アームチェアは身体の「重り」を解放してくれる
それは何故でしょう。
ダイニングチェアを選ぶ際に重要なのは「座る時間」と「過ごし方」といわれています。
長時間の着座を想定しているならば、アームチェアを選ぶ方が良い、という選択が増えています。
人の腕の重さは体重の約15%と言われます。
体重60キロの場合、9キロ=片腕4.5キロの重りを抱えて生活しているわけです。
この「重り」を預ける場所がある椅子に座ることができれば、アーム無しのものに座るよりも体圧が分散され、腰や肩への負担も少なくなり、より楽な姿勢で過ごすことができるようになるのです。
長時間着座するならラウンドバックチェア
長時間、たとえば45分以上を同じ椅子で過ごすのであれば、アームチェアでも背もたれが低く丸い形状の「ラウンドバックチェア」がお勧めです。
孤を描いた形状の背もたれはアームと一体になっているものが多く、ルックスからも人気があります。

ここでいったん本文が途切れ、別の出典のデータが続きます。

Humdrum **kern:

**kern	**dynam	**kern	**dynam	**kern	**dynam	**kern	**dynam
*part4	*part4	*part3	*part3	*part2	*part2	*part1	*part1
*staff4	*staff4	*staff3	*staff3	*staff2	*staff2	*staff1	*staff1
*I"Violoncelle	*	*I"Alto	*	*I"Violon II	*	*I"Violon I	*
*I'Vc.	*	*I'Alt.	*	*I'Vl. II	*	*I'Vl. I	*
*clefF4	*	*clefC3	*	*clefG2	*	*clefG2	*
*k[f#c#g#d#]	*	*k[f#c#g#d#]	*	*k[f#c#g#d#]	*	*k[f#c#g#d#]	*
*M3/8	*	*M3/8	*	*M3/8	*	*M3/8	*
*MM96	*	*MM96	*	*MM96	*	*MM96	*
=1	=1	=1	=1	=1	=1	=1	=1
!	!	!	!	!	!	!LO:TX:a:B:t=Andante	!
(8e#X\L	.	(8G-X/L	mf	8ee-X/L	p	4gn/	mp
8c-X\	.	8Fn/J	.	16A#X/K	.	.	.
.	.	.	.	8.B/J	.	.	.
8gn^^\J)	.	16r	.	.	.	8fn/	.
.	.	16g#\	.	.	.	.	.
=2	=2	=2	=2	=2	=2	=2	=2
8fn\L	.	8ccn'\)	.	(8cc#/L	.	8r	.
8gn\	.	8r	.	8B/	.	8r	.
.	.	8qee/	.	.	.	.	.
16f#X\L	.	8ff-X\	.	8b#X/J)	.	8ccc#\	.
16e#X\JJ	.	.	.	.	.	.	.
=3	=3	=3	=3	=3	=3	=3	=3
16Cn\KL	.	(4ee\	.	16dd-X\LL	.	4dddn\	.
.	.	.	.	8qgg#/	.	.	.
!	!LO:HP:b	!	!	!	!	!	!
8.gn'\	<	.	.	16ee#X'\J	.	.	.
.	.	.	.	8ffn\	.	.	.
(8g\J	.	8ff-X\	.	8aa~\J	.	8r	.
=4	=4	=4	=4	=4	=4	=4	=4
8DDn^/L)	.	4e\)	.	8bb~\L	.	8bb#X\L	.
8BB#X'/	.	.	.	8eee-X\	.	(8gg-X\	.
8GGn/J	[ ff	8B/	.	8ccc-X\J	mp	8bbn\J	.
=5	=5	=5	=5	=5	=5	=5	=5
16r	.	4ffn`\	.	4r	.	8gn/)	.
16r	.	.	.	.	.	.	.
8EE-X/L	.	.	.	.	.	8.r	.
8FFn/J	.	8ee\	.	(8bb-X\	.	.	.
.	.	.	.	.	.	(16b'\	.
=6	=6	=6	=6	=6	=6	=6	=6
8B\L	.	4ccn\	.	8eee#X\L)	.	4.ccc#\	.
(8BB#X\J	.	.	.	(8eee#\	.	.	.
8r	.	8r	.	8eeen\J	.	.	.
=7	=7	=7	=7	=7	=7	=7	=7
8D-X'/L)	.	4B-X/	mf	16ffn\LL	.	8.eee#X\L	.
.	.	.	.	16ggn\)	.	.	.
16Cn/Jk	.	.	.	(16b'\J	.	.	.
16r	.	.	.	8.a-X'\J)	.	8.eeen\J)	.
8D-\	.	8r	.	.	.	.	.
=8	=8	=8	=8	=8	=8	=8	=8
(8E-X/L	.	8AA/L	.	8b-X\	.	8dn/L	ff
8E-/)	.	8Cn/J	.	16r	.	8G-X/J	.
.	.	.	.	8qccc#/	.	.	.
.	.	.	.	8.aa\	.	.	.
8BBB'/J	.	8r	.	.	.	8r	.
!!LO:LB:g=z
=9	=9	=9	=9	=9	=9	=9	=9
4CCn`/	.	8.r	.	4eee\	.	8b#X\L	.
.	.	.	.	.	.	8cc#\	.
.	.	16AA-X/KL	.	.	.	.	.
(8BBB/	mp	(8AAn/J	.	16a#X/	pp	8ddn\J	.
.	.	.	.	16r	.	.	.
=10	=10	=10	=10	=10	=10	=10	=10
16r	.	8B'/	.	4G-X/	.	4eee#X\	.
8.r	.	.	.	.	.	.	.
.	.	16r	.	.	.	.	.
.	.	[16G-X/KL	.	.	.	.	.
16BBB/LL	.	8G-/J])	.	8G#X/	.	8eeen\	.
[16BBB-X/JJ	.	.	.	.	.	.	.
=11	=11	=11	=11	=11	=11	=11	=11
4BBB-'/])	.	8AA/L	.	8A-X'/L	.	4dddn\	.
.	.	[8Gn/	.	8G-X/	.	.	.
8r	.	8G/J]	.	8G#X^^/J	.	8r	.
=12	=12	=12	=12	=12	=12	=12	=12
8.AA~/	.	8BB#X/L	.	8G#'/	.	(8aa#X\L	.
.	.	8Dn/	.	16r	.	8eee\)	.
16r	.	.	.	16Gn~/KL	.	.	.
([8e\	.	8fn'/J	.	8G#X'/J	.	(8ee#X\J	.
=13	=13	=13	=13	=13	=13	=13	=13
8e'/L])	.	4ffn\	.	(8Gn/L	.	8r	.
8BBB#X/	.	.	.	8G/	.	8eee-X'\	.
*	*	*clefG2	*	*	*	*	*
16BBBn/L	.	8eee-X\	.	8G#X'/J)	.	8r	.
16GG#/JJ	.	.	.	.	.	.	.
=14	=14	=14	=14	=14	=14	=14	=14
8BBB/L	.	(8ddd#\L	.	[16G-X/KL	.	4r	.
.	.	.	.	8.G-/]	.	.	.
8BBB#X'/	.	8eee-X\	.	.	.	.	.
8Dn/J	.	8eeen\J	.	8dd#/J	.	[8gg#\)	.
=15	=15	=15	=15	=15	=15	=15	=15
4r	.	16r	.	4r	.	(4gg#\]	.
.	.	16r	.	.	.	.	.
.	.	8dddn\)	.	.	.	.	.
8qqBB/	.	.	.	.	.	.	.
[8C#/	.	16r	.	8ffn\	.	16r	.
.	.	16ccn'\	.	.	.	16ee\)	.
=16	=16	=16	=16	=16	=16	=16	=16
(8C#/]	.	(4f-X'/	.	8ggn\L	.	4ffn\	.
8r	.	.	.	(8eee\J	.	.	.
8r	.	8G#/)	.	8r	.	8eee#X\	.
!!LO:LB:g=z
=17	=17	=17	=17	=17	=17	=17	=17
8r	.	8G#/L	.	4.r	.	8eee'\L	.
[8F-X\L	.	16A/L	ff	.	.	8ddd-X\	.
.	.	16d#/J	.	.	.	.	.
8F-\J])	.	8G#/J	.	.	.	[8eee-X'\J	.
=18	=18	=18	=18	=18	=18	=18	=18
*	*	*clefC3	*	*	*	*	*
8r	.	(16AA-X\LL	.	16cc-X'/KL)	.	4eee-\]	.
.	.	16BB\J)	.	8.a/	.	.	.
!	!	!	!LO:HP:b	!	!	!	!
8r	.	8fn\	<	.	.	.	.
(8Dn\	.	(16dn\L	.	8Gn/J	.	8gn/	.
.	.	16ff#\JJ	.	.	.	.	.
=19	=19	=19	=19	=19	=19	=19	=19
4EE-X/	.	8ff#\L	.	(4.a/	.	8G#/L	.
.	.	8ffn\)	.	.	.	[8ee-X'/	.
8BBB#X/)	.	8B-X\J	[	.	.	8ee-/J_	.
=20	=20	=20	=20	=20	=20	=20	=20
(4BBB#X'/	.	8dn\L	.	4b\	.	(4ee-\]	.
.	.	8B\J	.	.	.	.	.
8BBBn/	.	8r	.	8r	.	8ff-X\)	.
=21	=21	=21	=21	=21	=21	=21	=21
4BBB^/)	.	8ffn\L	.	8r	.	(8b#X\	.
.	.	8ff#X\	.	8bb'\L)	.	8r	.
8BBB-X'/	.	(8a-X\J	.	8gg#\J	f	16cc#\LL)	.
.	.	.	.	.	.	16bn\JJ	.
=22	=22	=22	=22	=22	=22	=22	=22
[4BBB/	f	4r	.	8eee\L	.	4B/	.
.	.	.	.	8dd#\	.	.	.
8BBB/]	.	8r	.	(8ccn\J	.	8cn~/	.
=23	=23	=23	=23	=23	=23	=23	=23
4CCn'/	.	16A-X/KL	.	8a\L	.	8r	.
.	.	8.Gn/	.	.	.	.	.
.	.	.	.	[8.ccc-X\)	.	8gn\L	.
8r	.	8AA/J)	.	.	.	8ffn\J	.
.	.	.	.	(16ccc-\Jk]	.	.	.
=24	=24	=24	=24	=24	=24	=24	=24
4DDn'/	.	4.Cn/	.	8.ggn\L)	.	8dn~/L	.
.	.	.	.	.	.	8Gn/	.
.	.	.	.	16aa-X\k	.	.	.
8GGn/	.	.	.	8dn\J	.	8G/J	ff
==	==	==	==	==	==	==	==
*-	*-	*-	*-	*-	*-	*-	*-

人は同じ姿勢を長時間とり続けることはできず、その基準は30分前後と言われています。
就寝時に寝返りをうつように、無意識下でも身体を動かしたくなるものです。
着座時でも同様で、左右あるいは後ろへの身体の動きを妨げずに常に楽な姿勢をキープできるのがラウンドバックチェアの利点です。
食事の後にお茶をしながら家族と会話する、あるいはテレビの視聴やスマホの操作などを行っていると知らず知らずのうちに1時間~2時間が過ぎていることもあります。
あるいはテレワークで休憩をとりながら長時間の作業を行うこともあるでしょう。
そんな暮らしが想定されるのであれば、ダイニングチェアはラウンドバックタイプがお勧めです。
ダイニングチェアは「過ごす時間」「過ごし方」で選ぶ
繰り返しになりますが、ダイニングチェア選びは「過ごす時間」「過ごし方」から選ぶことが肝要です。
アームチェアを選ぶ人が増えたのはリビングダイニングで過ごす時間の増加、椅子の着座時間の増加にあります。
よく、人は「寝ているか」「立っているか」「座っているか」しかないと言われています。
寝ている際には無意識で、立っている際にはどこかしら緊張しています。
そのようであれば残った「座っている」時間こそ寛げるものを選ぶべきではないでしょうか。
当然インテリアですから見た目も大事です。
また、直接身体が触れるものなので自身が感じる座り心地も重要です。
そのうえで本当に自身が寛げる、疲れの少ない椅子を選ぶことで、毎日の暮らしも大きく変わります。
暮らしのパートナーとなる、自分専用の「マイチェア」。
そんな一脚を探してみてはいかがでしょうか。